›› Editorial
La réticences de l’establishment américain, en dépit de l’appui officiel de la Maison Blanche, les manquements et les insuffisances du successeur de Kim Dae Jung, attaqué de toutes parts et qui s’est suicidé en 2009, ont ramené au pouvoir la mouvance conservatrice, chère à Washington, en la personne du très peu charismatique Lee Myong Back et replacé Séoul dans l’orbite exclusive de la Maison Blanche.
Non pas que la « Sunshine Policy » ait directement contribué à résoudre le paradoxe de la Corée du Nord. L’état moribond, héritier du « pays ermite », reste en effet claquemuré dans sa paranoïa agressive et nuisible, que la Chine et d’autres comme les Etats-Unis et l’UE tiennent sous assistance, et à qui Washington refuse tout accord de non agression, à moins qu’il ne se soumette d’abord aux conditions d’un désarmement nucléaire complet et vérifiable.
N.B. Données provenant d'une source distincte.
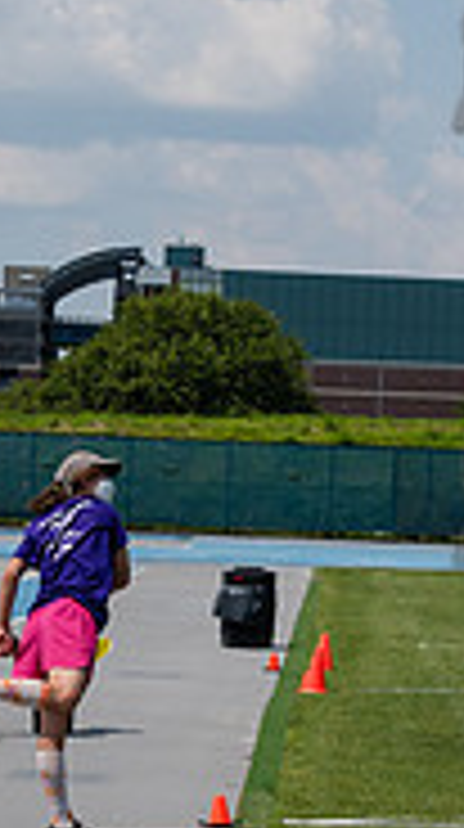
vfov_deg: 15.7
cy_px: 612
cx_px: 291
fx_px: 2986
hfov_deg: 8.9
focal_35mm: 136
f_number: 5.6
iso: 250
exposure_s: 1/2000
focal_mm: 36
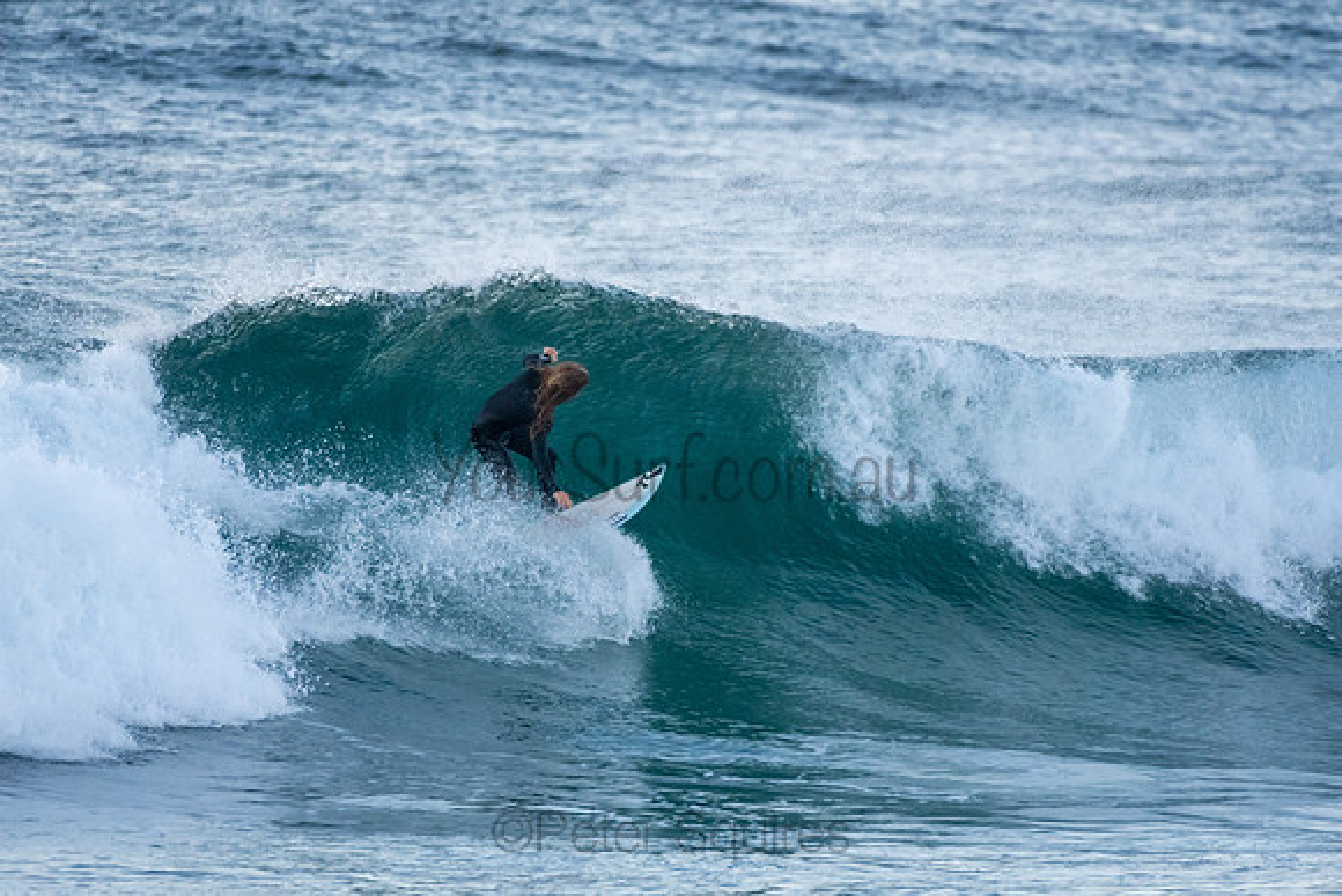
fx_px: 27964
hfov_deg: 2.7
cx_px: 671
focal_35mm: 750
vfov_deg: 1.8
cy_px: 448
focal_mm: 500
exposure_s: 1/1250
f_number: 5.6
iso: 1800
On ne connaît d’ailleurs pas très bien les raisons des dérapages réguliers du régime. Sont-ils le résultat de querelles internes, entre les militaires et la famille Kim ? Ou bien une manière de signaler à l’attention du monde de nouvelles pénuries pour obtenir, par le chantage, une aide directe ? Ou encore une manière de signaler à Séoul, que Pyongyang traite de « marionnette », que sa proximité avec Washington est une trahison et un obstacle au rapprochement ?
A la vérité l’opacité est telle que, même à Séoul, on se perd en conjectures, tandis que les risques d’engrenage catastrophique limitent forcément les réponses militaires. C’est pourquoi, la politique d’ouverture de Kim Dae Jung avait au moins l’avantage de conférer à la Corée du Sud une marge de manœuvre dans la gestion de la quadrature du cercle et de son avenir, dans un contexte général très complexe, où la force des enjeux ne plaide d’ailleurs pas pour la perspective d’une solution rapide.
Quant au fond de la question, qui renvoie à la prolifération nucléaire et à la sécurité générale de l’Asie du Nord-est, c’est incontestablement la Chine qui en détient les clefs. Et tout indique en effet qu’elle ne fera rien qui pourrait risquer de précipiter la chute du régime, dont elle craint les conséquences pour elle-même (réfugiés, déstabilisation de la péninsule, présence des forces américaines sur sa frontière Nord-est etc.).
Dans ces conditions il est utile de se demander quelle serait le rôle du dialogue à 6 dont Pékin, qui craint par-dessus tout un dérapage militaire, réclame la reprise urgente, tandis que Washington et ses deux compères de Tokyo et Séoul, échaudés par le parti pris chinois au profit de Pyongyang, font la fine bouche.
Selon Victor Cha, expert américain de la question, d’origine coréenne, le dialogue à 6 « ne mènera jamais à rien. Il n’est qu’un moyen de gérer la menace, circonscrire les risque de prolifération, en attendant que le Régime s’effondre ».
Il prend peut-être ses désirs pour des réalités, car tout comme la chute du mur de Berlin et la réunification de l’Allemagne ont été initiées par l’effondrement de l’URSS, une évolution significative de la situation en Asie du Nord-est passerait par une grave secousse politique intérieure en Chine, que, pour l’heure, personne n’envisage sérieusement.